Question

A girl stands on top of the Golden Gate Bridge and throws a penny at a speed of 94.32km/hr at an angle of -68.8°. How long does it take the penny to fall the 224m to the San Francisco Bay?

How far from the base of the bridge does it land?
What is the penny's velocity when it enters the water and at what angle?

Answer 1

Now initial velocity of projection `=94.32\ kmph` `=94.32xx1000/3600=26.2\ ms^-1`
To calculate the time taken by the penny to fall to the bay we need to know its vertical velocity.

Which is `=26.2 sin (-68.8)=>-26.2 sin (68.8)\ ms^-1` (in the downwards direction.)
Applicable kinetic expression in the vertical direction is

`h = ut + 1/2 g t^2`

Taking origin at the location of girl and inserting given values and remembering that acceleration due to gravity `g=9.81\ ms^-2` acts in the downwards direction, we get

`-224 = -26.2 sin (68.8^@)t + 1/2 (-9.81) t^2`
`=> t^2+4.98t -45.67=0`

Solving above quadratic using builtin graphics utility and ignoring the `-ve` root as time can not be negative we get

`t=4.7\ s`, rounded to one decimal place.

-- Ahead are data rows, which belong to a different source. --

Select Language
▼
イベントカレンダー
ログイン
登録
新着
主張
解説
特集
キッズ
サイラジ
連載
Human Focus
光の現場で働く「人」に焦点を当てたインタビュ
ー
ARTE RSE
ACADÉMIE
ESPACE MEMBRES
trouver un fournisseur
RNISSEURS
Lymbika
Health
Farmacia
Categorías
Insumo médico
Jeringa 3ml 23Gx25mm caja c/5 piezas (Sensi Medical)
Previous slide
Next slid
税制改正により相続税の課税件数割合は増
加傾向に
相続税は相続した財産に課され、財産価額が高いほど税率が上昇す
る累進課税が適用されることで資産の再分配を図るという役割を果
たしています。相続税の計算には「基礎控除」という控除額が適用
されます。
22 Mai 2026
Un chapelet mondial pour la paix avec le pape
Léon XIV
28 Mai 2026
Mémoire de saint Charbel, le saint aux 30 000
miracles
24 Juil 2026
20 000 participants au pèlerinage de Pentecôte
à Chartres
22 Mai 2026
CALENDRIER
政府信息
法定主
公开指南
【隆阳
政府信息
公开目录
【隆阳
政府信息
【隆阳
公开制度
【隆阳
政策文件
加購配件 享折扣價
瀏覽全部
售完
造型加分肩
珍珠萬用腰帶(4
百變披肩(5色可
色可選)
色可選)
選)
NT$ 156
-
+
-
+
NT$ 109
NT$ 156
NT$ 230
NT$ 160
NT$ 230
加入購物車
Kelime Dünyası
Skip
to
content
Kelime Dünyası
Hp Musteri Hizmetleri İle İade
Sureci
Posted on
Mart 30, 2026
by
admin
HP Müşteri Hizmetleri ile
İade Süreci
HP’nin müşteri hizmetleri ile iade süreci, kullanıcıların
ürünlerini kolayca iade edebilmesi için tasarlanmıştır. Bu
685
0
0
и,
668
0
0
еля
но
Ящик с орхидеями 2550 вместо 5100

The distance from the base of the bridge does it lands is given by the equation

`R="Horizontal Velocity"xx"time taken"`
`R=(26.2cos(-68.8^@))xx4.712=44.64\ m`

There is no change in the horizontal component of penny's velocity when it enters the water. Vertical component is found using the following kinematic expression.

`v=u+g t`

We get

`v_v=-26.2 sin (68.8)+-(9.81) xx4.712`
`=>v_v=-24.427-43.282`
`=>v_v=-67.709\ ms^-1`

Penny's velocity when it enters water `v_f=-67.709hati+9.474hatj`

Magnitude of the final velocity `=sqrt((-67.709)^2+(9.474)^2)`
`=68.368\ ms^-1`

Angle of this velocity can be calculated with the help of `tanalpha` formula , where `alpha` is the angle between the resultant and one of the vectors. It is left to the student to complete.